Austin Film Festival: Filmmakers of the World, Unite!
Why film commissions are really your friend
By Richard Whittaker,
12:25PM, Fri. Oct. 24, 2014
What's the difference between a director and filmmaker? A filmmaker carries their own equipment.
That off-the-cuff gag from Austin Film Commission chief Gary Bond summed up the Lone Stars: Film in Texas panel at the Austin Film Festival. The independent filmmaker has a pretty heavy load to heft around, but the speakers from an assortment of local and statewide offices suggested that, if they can't exactly shoulder the load, at least they can make sure the weight is distributed sensibly.
This wasn't about answering questions: It was about letting people know where to find the answers by themselves. Heather Page, director of the Texas Film Commission, explained that, while high-profile projects like NBC's Revolution are great for the economy, "as Texas filmmakers, we want to have Texas films made in Texas." Moreover, while most productions in Texas don't spend anywhere near the $250,000 required to pull in state production incentives, there is still a long menu of services her office provides that can help even the smallest shoot.
For example, with 100,000 images on file, she estimates that her office has the largest location photo library "probably in the country, possibly in the world." Filmmakers and directors regularly ask them: "I'd like to shoot in Texas, I'd like to shoot in Austin, I'd like to shoot in the Panhandle, can you come up with a list of locations?" Then there's the Film Friendly Texas program, which works with 58 communities around the state to make them as film-savvy as possible. "That's half the battle," said Page, "having people who understand what you need and what's involved."
Bond suggested that the office's crew listings provide the same kind of dual service, both helping films find crews, and helping crews get a good reputation. "When you do well, you do better the next time around," he said. "It's what you know and who you know."
Here's the rub. Directors tend to know these things, or they have a producer to know it for them. Filmmakers, maybe not so much, and Bond was eager to put their mind at rest. "Our job is to create jobs," he said. "Film commissions are not the movie police. A lot of filmmakers working guerrilla style think that, if they get in contact with the authorities, they'll get in trouble. We don't do that. We want you to make your project.'
"Just don't call me up and ask me how much it costs to rent the Capitol for three days," he said. "Ask Heather."
In Austin, there's always the Austin Film Society to help nurture filmmakers and wannabe filmmakers. Associate artistic director Holly Herrick pitched that they're doing a pretty good job of making Austin somewhere that filmmakers and directors want to live and work. She said, "Someone like David Gordon Green, who went to school in North Carolina, is back in Texas and made his last three films in Texas."
Like the TFC, the AFS provides grants: But like the TFC, that's not all they do.
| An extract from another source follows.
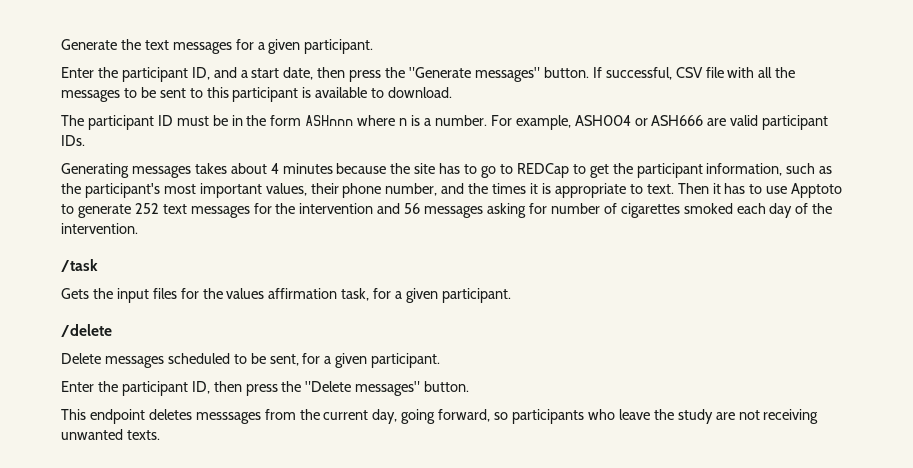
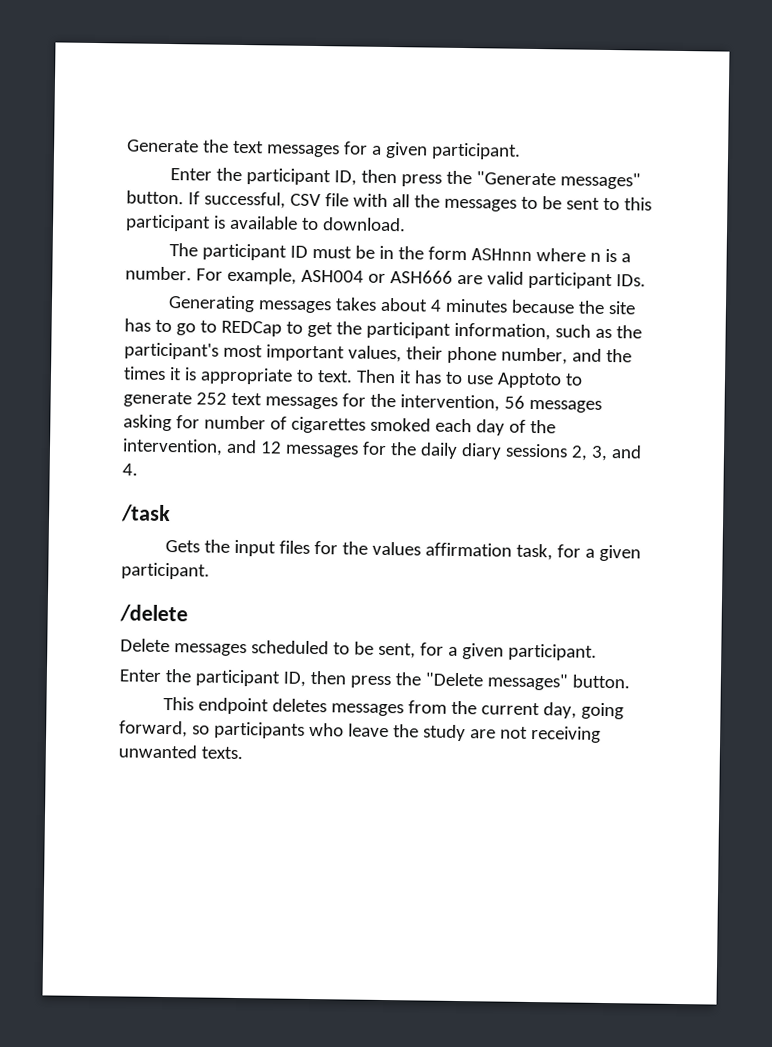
[213,67,314,80] and a start date, -> (358, 178) none
[299,203,401,214] intervention and -> [399,394,500,412] intervention,
[61,223,138,234] intervention. -> [122,438,642,462] [122,463,138,476] intervention, and 12 messages for the daily diary sessions 2, 3, and 4.
[195,412,261,424] messsages -> [331,703,405,717] messages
However, she argued that applying for their grants is a good idea, even if your project is not successful. The AFS is one of the few subsidizing arts bodies that gives feedback while the applicant is filling out paperwork. The society will also intensively workshop four select projects from the applicant list, and nearly completed films can be screened in the works-in-progress series.
And, yes, there's the cash itself, including the one thing a lot of filmmakers forget: Sure, they'll remember to budget to apply for film festivals, but will they remember flight costs? That's why AFS offers a travel grant, which will help recipients travel if their film is accepted into any of 50 top-tier festivals ($500 for domestic, $1,000 international). "There are so many festivals we would like to send people to, but we run out of money every year."
With roughly 60 festivals a year in Texas, the advice from the panel was unanimous: Always apply to everything you can, because you never know when or where you'll find an audience. Trish Regdon, executive director of Houston Cinema Arts Society explained, "Everything I've ever done has come about because I went to a film festival."